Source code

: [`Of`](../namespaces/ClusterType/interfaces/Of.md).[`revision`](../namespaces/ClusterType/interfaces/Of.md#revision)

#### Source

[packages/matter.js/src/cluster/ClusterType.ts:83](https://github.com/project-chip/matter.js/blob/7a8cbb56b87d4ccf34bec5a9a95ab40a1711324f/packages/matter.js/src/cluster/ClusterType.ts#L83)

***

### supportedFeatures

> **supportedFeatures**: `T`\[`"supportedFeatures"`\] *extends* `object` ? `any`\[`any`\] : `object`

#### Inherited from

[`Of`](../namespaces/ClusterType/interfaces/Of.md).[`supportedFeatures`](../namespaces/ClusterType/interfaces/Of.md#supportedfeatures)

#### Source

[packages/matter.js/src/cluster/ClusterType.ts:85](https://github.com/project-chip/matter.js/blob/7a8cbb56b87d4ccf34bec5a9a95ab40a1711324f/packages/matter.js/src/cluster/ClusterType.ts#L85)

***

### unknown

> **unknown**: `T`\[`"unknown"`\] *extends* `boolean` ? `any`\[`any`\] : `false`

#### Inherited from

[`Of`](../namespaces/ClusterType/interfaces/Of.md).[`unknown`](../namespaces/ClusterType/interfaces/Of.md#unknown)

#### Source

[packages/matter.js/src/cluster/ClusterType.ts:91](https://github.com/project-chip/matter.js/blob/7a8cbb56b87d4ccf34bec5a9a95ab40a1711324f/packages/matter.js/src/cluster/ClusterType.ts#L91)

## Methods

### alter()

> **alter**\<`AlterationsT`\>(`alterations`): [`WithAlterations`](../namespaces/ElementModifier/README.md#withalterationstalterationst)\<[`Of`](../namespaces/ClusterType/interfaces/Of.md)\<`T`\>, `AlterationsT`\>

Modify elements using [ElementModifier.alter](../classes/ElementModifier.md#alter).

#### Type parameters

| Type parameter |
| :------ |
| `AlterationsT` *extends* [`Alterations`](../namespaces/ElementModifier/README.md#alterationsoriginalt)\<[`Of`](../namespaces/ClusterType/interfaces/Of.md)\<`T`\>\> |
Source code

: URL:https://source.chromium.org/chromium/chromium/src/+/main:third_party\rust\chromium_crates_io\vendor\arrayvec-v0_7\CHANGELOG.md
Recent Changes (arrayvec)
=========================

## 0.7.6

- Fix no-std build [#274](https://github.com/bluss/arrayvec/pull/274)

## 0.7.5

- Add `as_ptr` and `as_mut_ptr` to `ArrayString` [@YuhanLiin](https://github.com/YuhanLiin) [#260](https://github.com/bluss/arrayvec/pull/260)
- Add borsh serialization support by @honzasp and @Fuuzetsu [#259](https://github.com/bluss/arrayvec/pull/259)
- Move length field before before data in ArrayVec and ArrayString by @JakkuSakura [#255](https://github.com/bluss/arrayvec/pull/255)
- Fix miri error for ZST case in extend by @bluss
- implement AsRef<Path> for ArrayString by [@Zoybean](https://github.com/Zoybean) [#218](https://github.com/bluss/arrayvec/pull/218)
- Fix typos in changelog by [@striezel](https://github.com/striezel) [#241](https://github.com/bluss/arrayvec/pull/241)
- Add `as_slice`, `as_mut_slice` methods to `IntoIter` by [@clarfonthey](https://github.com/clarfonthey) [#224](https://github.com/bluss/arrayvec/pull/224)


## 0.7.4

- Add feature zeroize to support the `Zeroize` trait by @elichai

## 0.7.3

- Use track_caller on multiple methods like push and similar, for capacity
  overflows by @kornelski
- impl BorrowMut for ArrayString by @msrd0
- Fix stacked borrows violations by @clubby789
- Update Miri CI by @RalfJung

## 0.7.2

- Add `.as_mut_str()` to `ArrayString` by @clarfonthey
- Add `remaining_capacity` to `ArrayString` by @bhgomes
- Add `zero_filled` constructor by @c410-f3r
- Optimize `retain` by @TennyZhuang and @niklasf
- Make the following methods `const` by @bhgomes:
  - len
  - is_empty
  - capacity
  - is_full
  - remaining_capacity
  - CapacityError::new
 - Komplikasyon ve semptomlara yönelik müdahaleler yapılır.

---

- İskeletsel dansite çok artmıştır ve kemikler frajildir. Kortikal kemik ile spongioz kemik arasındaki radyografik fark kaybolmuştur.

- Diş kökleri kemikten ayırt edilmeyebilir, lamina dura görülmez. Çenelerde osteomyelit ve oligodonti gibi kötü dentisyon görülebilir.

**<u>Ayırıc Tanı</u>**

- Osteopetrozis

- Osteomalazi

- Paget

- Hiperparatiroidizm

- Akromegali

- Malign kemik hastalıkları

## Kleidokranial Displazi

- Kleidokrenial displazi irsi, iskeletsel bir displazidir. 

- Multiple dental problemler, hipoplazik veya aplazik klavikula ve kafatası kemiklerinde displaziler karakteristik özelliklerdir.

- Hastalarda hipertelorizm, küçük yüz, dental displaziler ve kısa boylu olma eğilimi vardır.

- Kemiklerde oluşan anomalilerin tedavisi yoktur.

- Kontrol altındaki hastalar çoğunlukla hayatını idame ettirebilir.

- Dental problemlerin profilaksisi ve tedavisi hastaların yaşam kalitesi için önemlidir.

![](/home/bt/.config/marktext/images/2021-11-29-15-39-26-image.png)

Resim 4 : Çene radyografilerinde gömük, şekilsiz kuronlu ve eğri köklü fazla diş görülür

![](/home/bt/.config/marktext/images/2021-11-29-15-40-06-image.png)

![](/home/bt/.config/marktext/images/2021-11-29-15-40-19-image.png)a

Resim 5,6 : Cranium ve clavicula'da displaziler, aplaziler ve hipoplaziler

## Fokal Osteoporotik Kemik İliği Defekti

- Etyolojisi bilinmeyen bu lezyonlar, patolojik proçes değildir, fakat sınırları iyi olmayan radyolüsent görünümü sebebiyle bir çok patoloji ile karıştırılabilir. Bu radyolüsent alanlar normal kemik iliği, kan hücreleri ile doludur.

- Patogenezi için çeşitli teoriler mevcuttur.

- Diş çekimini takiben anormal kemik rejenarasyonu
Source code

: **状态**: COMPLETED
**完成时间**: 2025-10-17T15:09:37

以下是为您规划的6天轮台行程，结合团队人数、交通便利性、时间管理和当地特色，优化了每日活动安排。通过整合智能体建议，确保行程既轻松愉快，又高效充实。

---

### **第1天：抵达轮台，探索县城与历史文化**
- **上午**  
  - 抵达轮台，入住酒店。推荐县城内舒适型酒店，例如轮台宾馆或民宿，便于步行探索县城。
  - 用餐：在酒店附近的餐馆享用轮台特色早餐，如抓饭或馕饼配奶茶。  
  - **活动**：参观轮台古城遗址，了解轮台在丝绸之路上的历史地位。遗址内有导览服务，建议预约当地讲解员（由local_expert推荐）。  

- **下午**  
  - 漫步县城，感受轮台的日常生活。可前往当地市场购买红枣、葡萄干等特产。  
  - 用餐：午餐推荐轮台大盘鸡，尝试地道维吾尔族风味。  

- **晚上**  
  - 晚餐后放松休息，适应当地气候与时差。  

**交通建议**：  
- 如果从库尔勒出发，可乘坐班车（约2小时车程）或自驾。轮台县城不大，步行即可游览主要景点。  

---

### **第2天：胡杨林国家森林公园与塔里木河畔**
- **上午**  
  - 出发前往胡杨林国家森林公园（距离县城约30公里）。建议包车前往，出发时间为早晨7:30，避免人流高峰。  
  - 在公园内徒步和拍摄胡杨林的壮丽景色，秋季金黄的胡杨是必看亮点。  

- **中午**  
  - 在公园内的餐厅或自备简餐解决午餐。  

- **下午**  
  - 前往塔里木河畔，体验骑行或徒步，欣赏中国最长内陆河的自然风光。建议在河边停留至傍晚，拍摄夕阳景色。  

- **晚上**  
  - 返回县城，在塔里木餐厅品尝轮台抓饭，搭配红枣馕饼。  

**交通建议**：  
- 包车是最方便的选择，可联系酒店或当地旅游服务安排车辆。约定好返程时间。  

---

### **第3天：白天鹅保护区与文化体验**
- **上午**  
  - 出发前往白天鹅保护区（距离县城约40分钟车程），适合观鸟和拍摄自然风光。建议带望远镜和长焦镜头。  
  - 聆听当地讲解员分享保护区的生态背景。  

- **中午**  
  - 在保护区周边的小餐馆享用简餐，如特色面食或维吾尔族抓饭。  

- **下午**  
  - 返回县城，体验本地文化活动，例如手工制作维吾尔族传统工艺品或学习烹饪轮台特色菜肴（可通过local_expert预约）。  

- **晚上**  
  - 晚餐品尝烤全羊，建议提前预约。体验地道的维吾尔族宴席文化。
+---+
Problem:
Lines in scope run from the one holding "### **第1天：抵达轮台，探索县城与历史文化**" to the last line of the material above; transcribe them exactly and omit the rest.

Output of the task:
### **第1天：抵达轮台，探索县城与历史文化**
- **上午**  
  - 抵达轮台，入住酒店。推荐县城内舒适型酒店，例如轮台宾馆或民宿，便于步行探索县城。
  - 用餐：在酒店附近的餐馆享用轮台特色早餐，如抓饭或馕饼配奶茶。  
  - **活动**：参观轮台古城遗址，了解轮台在丝绸之路上的历史地位。遗址内有导览服务，建议预约当地讲解员（由local_expert推荐）。  

- **下午**  
  - 漫步县城，感受轮台的日常生活。可前往当地市场购买红枣、葡萄干等特产。  
  - 用餐：午餐推荐轮台大盘鸡，尝试地道维吾尔族风味。  

- **晚上**  
  - 晚餐后放松休息，适应当地气候与时差。  

**交通建议**：  
- 如果从库尔勒出发，可乘坐班车（约2小时车程）或自驾。轮台县城不大，步行即可游览主要景点。  

---

### **第2天：胡杨林国家森林公园与塔里木河畔**
- **上午**  
  - 出发前往胡杨林国家森林公园（距离县城约30公里）。建议包车前往，出发时间为早晨7:30，避免人流高峰。  
  - 在公园内徒步和拍摄胡杨林的壮丽景色，秋季金黄的胡杨是必看亮点。  

- **中午**  
  - 在公园内的餐厅或自备简餐解决午餐。  

- **下午**  
  - 前往塔里木河畔，体验骑行或徒步，欣赏中国最长内陆河的自然风光。建议在河边停留至傍晚，拍摄夕阳景色。  

- **晚上**  
  - 返回县城，在塔里木餐厅品尝轮台抓饭，搭配红枣馕饼。  

**交通建议**：  
- 包车是最方便的选择，可联系酒店或当地旅游服务安排车辆。约定好返程时间。  

---

### **第3天：白天鹅保护区与文化体验**
- **上午**  
  - 出发前往白天鹅保护区（距离县城约40分钟车程），适合观鸟和拍摄自然风光。建议带望远镜和长焦镜头。  
  - 聆听当地讲解员分享保护区的生态背景。  

- **中午**  
  - 在保护区周边的小餐馆享用简餐，如特色面食或维吾尔族抓饭。  

- **下午**  
  - 返回县城，体验本地文化活动，例如手工制作维吾尔族传统工艺品或学习烹饪轮台特色菜肴（可通过local_expert预约）。  

- **晚上**  
  - 晚餐品尝烤全羊，建议提前预约。体验地道的维吾尔族宴席文化。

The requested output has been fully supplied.